■ **Goal**
Convert the lines below into a numbered list, omitting any blank lines.

■ **Records provided**
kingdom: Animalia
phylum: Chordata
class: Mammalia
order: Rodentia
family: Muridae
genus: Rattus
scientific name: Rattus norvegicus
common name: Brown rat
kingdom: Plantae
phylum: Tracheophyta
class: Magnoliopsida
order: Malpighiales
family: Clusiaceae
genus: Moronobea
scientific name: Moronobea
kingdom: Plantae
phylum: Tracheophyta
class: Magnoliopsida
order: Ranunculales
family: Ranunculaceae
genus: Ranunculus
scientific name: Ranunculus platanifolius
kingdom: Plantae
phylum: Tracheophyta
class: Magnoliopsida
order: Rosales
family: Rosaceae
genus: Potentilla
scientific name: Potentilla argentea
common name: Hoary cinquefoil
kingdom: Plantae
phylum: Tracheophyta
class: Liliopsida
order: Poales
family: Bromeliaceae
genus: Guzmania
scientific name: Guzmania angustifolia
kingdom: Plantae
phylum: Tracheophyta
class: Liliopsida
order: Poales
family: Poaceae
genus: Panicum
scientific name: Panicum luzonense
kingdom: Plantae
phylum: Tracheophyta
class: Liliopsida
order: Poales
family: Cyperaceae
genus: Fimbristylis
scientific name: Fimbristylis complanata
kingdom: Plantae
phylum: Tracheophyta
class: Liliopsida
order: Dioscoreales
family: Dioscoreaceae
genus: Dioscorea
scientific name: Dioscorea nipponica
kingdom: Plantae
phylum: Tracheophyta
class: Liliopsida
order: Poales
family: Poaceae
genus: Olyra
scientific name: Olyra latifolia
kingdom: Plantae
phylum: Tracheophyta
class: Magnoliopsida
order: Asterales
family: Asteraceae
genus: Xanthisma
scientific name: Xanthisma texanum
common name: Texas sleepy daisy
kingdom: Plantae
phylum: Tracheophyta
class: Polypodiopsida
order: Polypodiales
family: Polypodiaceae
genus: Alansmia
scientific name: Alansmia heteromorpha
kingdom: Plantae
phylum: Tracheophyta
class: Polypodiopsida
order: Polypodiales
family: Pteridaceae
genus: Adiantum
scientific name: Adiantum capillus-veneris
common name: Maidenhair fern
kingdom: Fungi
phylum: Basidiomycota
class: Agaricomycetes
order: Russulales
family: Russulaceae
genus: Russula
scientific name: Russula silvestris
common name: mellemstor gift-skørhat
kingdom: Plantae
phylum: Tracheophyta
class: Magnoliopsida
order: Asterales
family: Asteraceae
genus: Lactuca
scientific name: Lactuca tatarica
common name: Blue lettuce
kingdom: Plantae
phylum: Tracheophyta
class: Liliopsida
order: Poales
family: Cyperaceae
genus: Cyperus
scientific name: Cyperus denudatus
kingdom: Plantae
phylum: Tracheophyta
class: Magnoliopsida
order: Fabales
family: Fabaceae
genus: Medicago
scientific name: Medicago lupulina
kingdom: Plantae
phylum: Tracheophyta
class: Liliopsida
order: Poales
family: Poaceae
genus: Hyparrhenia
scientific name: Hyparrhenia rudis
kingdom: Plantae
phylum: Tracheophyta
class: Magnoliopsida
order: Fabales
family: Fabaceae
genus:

■ **Written response**
1. kingdom: Animalia
2. phylum: Chordata
3. class: Mammalia
4. order: Rodentia
5. family: Muridae
6. genus: Rattus
7. scientific name: Rattus norvegicus
8. common name: Brown rat
9. kingdom: Plantae
10. phylum: Tracheophyta
11. class: Magnoliopsida
12. order: Malpighiales
13. family: Clusiaceae
14. genus: Moronobea
15. scientific name: Moronobea
16. kingdom: Plantae
17. phylum: Tracheophyta
18. class: Magnoliopsida
19. order: Ranunculales
20. family: Ranunculaceae
21. genus: Ranunculus
22. scientific name: Ranunculus platanifolius
23. kingdom: Plantae
24. phylum: Tracheophyta
25. class: Magnoliopsida
26. order: Rosales
27. family: Rosaceae
28. genus: Potentilla
29. scientific name: Potentilla argentea
30. common name: Hoary cinquefoil
31. kingdom: Plantae
32. phylum: Tracheophyta
33. class: Liliopsida
34. order: Poales
35. family: Bromeliaceae
36. genus: Guzmania
37. scientific name: Guzmania angustifolia
38. kingdom: Plantae
39. phylum: Tracheophyta
40. class: Liliopsida
41. order: Poales
42. family: Poaceae
43. genus: Panicum
44. scientific name: Panicum luzonense
45. kingdom: Plantae
46. phylum: Tracheophyta
47. class: Liliopsida
48. order: Poales
49. family: Cyperaceae
50. genus: Fimbristylis
51. scientific name: Fimbristylis complanata
52. kingdom: Plantae
53. phylum: Tracheophyta
54. class: Liliopsida
55. order: Dioscoreales
56. family: Dioscoreaceae
57. genus: Dioscorea
58. scientific name: Dioscorea nipponica
59. kingdom: Plantae
60. phylum: Tracheophyta
61. class: Liliopsida
62. order: Poales
63. family: Poaceae
64. genus: Olyra
65. scientific name: Olyra latifolia
66. kingdom: Plantae
67. phylum: Tracheophyta
68. class: Magnoliopsida
69. order: Asterales
70. family: Asteraceae
71. genus: Xanthisma
72. scientific name: Xanthisma texanum
73. common name: Texas sleepy daisy
74. kingdom: Plantae
75. phylum: Tracheophyta
76. class: Polypodiopsida
77. order: Polypodiales
78. family: Polypodiaceae
79. genus: Alansmia
80. scientific name: Alansmia heteromorpha
81. kingdom: Plantae
82. phylum: Tracheophyta
83. class: Polypodiopsida
84. order: Polypodiales
85. family: Pteridaceae
86. genus: Adiantum
87. scientific name: Adiantum capillus-veneris
88. common name: Maidenhair fern
89. kingdom: Fungi
90. phylum: Basidiomycota
91. class: Agaricomycetes
92. order: Russulales
93. family: Russulaceae
94. genus: Russula
95. scientific name: Russula silvestris
96. common name: mellemstor gift-skørhat
97. kingdom: Plantae
98. phylum: Tracheophyta
99. class: Magnoliopsida
100. order: Asterales
101. family: Asteraceae
102. genus: Lactuca
103. scientific name: Lactuca tatarica
104. common name: Blue lettuce
105. kingdom: Plantae
106. phylum: Tracheophyta
107. class: Liliopsida
108. order: Poales
109. family: Cyperaceae
110. genus: Cyperus
111. scientific name: Cyperus denudatus
112. kingdom: Plantae
113. phylum: Tracheophyta
114. class: Magnoliopsida
115. order: Fabales
116. family: Fabaceae
117. genus: Medicago
118. scientific name: Medicago lupulina
119. kingdom: Plantae
120. phylum: Tracheophyta
121. class: Liliopsida
122. order: Poales
123. family: Poaceae
124. genus: Hyparrhenia
125. scientific name: Hyparrhenia rudis
126. kingdom: Plantae
127. phylum: Tracheophyta
128. class: Magnoliopsida
129. order: Fabales
130. family: Fabaceae
131. genus:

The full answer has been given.